Market Forces Led to the Plunge

The decline in digital asset ownership in Canada can be attributed to numerous market forces that affected various players, such as miners, traders, and executives, throughout 2022. Prices of various cryptocurrencies plummeted, with many assets losing over 50% of their value. The market leader, Bitcoin, experienced a significant loss of over 55% in market cap, although it has since shown signs of recovery.

The cryptocurrency market faced challenging times, partly due to infamous incidents that plagued the industry. In April, the crash of the Terra network wiped an estimated $60 billion from the market, causing widespread panic among investors. In November, the implosion of FTX further eroded investor confidence after illegal activities were revealed involving former CEO Sam Bankman-Fried and sister company Alameda Research.

Additionally, the slow pace of regulatory legislation and the vague application of existing laws by financial regulators added further uncertainty to the market. These regulatory obstacles hindered the industry’s growth and development, creating a sense of distrust among potential investors.

The BTCOS report also revealed that a majority of Canadians acquire Bitcoin and other crypto assets for investment purposes rather than as a means of exchange. Interestingly, the report emphasized the potential acceptance of Central Bank Digital Currencies (CBDCs) compared to private cryptocurrencies for future payment systems.
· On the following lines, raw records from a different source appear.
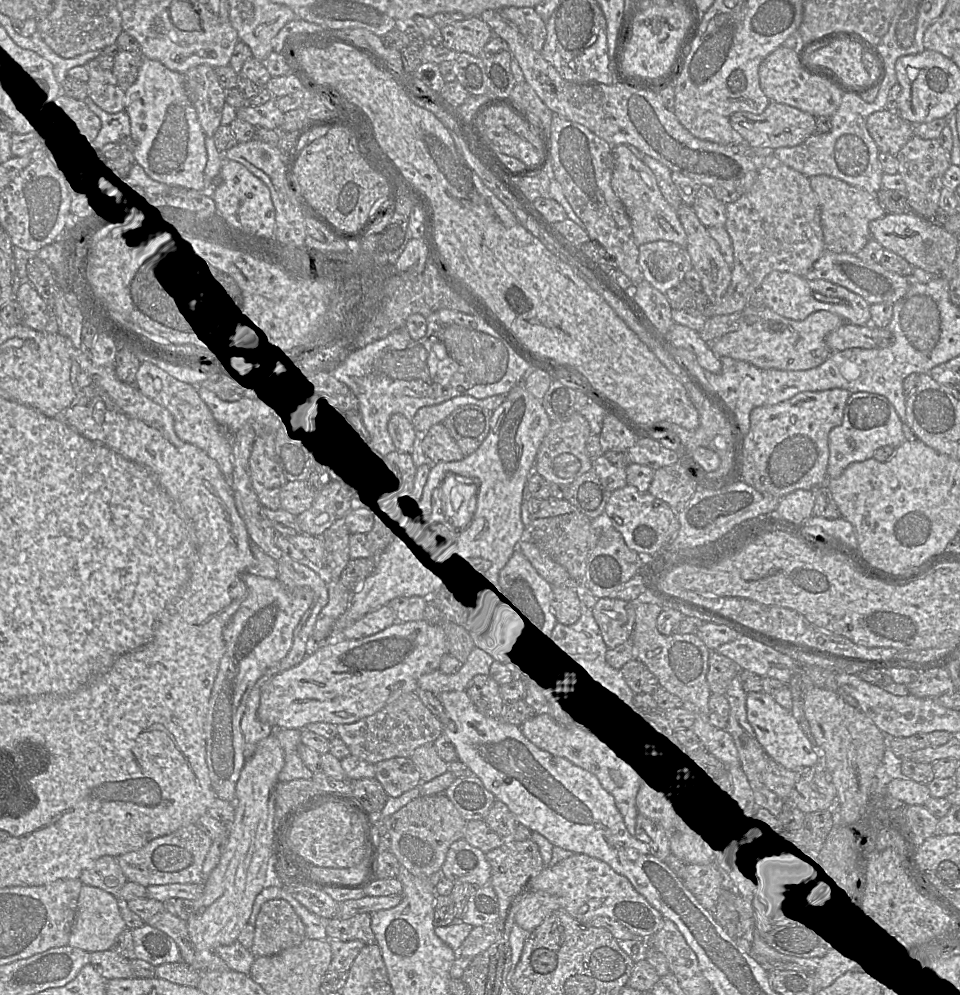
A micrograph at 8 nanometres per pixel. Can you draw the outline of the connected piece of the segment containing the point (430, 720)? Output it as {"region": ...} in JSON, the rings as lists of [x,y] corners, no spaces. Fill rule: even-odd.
{"region":[[[409,692],[371,716],[351,724],[338,724],[337,732],[351,755],[376,764],[393,757],[411,757],[418,747],[434,743],[443,733],[443,727],[440,719],[427,709],[417,693]]]}

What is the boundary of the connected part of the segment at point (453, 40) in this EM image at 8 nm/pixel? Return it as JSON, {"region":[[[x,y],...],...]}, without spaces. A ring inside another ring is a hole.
{"region":[[[466,16],[461,21],[446,25],[441,29],[443,45],[456,52],[467,52],[480,57],[488,41],[494,36],[492,29],[479,16]]]}

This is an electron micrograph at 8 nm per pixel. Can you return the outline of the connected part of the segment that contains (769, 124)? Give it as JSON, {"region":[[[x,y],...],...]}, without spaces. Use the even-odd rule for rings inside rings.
{"region":[[[770,102],[760,115],[739,111],[730,116],[731,127],[738,132],[751,148],[772,150],[793,147],[803,143],[816,131],[816,117],[787,104]]]}

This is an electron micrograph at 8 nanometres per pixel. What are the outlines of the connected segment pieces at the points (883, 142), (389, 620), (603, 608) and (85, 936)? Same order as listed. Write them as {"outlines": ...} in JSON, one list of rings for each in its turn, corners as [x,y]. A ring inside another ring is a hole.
{"outlines":[[[[898,109],[872,113],[866,126],[880,152],[894,156],[914,136],[913,124],[903,119]]],[[[385,605],[367,613],[351,626],[345,628],[341,632],[340,638],[357,640],[371,636],[390,627],[395,622],[394,613],[387,605]]],[[[600,598],[592,613],[608,649],[631,639],[636,615],[634,602]]],[[[83,884],[68,945],[92,953],[110,950],[115,939],[127,927],[120,915],[121,901],[101,888]]]]}

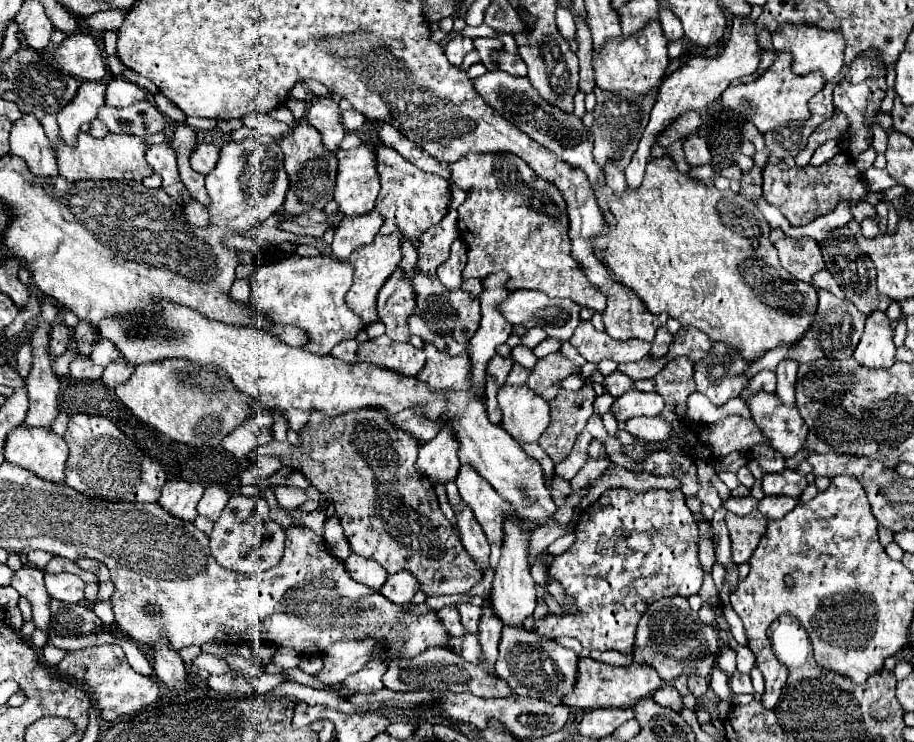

To summarize the key findings of the BTCOS survey:

  • Cryptocurrency ownership in Canada declined by 10% in 2022.
  • Bitcoin (BTC) ownership experienced a 13% spike in 2021.
  • Dogecoin (DOGE) emerged as the most popular altcoin in Canada, influenced by Elon Musk.
  • Market forces, including crashes and regulatory challenges, led to the decline in cryptocurrency ownership.
  • Canadians primarily acquire cryptocurrencies for investment purposes.
  • Central Bank Digital Currencies (CBDCs) are considered a potential future payment system.

In conclusion, the decline in cryptocurrency ownership in Canada can be attributed to a combination of regulatory uncertainties, market conditions, and specific incidents that shook investor confidence. While Bitcoin remains the dominant cryptocurrency, altcoins like Dogecoin, Ethereum, Litecoin, and Bitcoin Cash have gained popularity among Canadian investors. The industry’s future trajectory will heavily depend on regulatory developments and the ability to address the concerns of potential investors, ensuring a secure and transparent blockchain ecosystem.